RAGE-redcap Data and Sequence Import Instructions
This guide provides step-by-step instructions for preparing and importing metadata and sequence data into RAGE-redcap.
1. Metadata Import
Download Import Template
- Go to Applications > Data Import Tool in REDCap.
- Click Download Your Data Import Template to get the Excel template.
Complete Template
- Fill in the template using the latest data dictionary as reference.
- Adhere to approved choices for dropdown or radio fields; only these will be accepted by the database.
- Not all fields are relevant for every user — complete what applies.
- Latest data dictionary can be obtained:
- From REDCap: Project Home > Design > Download Data Dictionary
- From GitHub: RAGE REDCap Data Dictionary
Prepare Metadata
- Save the completed template with a suitable filename.
- Use the rabvRedcapProcessing R tool to prepare the data for REDCap import: rabvRedcapProcessing GitHub
- Run the
checkScripts.R
script to process your imported sheet and generate sequencing and diagnostic forms ready for REDCap: checkScripts.R- Edit only the input file paths to match your data.
- Visually inspect the outputs.
Important Notes
- Duplicate sequencing events: Carefully check your import list against the latest REDCap dataset to identify any repeat sequencing events. Manually adjust the
redcap_repeat_instance
for these repeats and remove duplicates from the diagnostic sheet to prevent overwriting existing records. Assign repeat instances in the new data consistently to ensure accurate tracking and integration. - Review REDCap import warnings carefully; data that may be overwritten is highlighted in red.
Import Metadata
- Go to Applications > Data Import Tool.
- Select your import file (one at a time for diagnostic and sequencing forms).

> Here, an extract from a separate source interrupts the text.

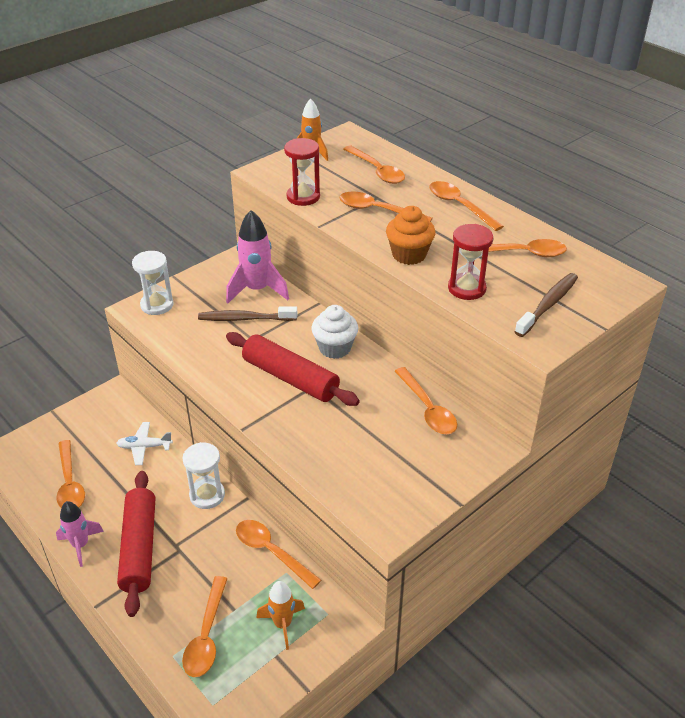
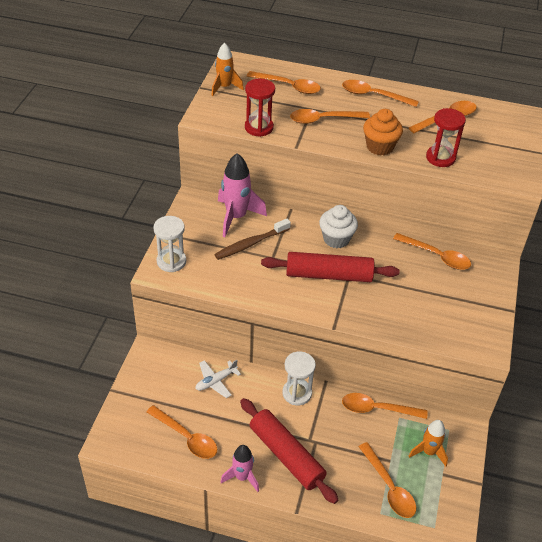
camera: 35 degrees left, 5 degrees up
(548, 305) = (498, 150): brown toothbrush -> none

- Leave other settings as default and click Upload File.
- Verify the import summary and confirm.
2. Sequence Data Import
Prepare Environment
Before running the sequence import scripts, set up the conda environment included in this repository.

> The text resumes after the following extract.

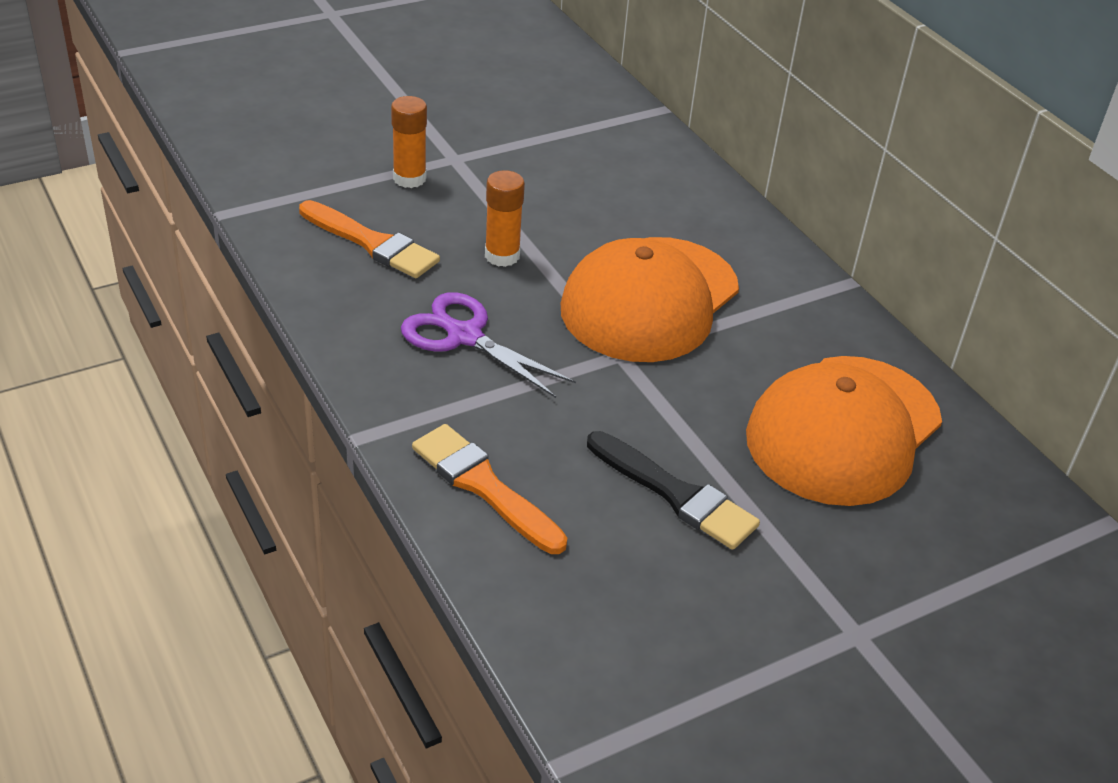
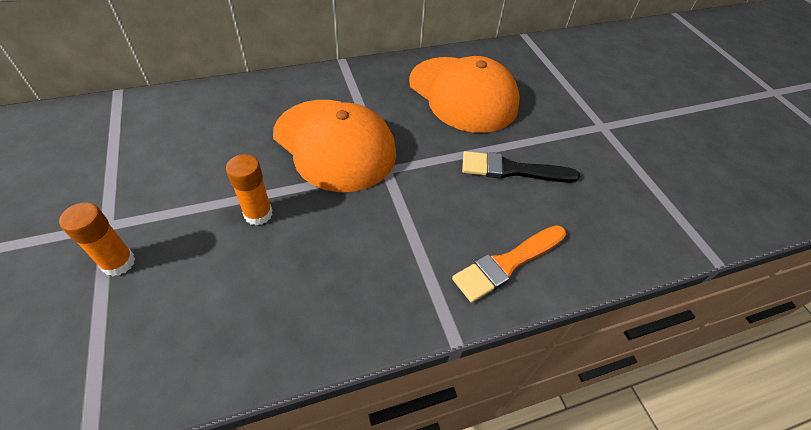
camera: 80 degrees left, 10 degrees up
(372, 243) = (205, 303): orange brush -> none
(464, 336) = (349, 252): purple scissors -> none
(676, 494) = (512, 170): black brush -> black brush turned 135 degrees counterclockwise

- Create the environment from the provided
environment.yml
file:conda env create -f environment.yml
- Activate the environment:
conda activate rage-redcap
- Verify installation:
python --version
Prepare Sequences
- Ensure metadata has been imported first to associate sequences with records.

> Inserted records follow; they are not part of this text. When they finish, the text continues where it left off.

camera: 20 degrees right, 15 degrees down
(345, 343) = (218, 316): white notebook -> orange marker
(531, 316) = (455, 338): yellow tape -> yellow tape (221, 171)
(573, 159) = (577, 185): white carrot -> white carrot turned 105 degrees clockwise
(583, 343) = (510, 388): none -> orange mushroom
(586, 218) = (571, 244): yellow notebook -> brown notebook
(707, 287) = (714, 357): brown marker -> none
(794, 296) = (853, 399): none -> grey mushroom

- Obtain consensus FASTA sequences from your latest run.
- Concatenate sequences from artic-rabv pipeline output:
results/concatenate/concat_genome.fasta
.
Split and Rename FASTA Files
- Use
multi_to_single_fasta.py
to split the multi-FASTA into individual FASTA files:python3 multi_to_single_fasta.py
- Edit input/output paths in the script as required.
- Ensure filenames correspond to sample IDs from FASTA headers.
- Negative controls: Copy and rename manually as
negative_runname__runname__instance1.fasta
and edit internal FASTA headers to match.
Match Metadata and Rename for Import
- Run
redcap-prepareFASTA.R
- Edit
metadata_file
,fasta_dir
, andoutput_dir
filepaths. - Script matches sequences to REDCap metadata and renames FASTA files as
sampleID__runname__instanceX.fasta
.
- Edit
- Verify all renamed FASTA files and negative controls.
Upload Sequences to REDCap
- Use
bulk_upload_fasta_repeatInstances.py
:python3 bulk_upload_fasta_repeatInstances.py
- Edit input folder path to the renamed FASTA directory.
- Ensure the REDCap API URL points to the correct project version (updates may change the endpoint).
- Monitor command-line output for successful uploads.
- If files do not appear, check API version and repeat instances.
Additional Notes
- Always verify sequencing records are not accidentally overwritten.
- Assumes you have REDCap API access with local environment files; contact project lead if not set up.
- REDCap provides informative error messages during import; use these to correct formatting or repeat instance issues before re-importing.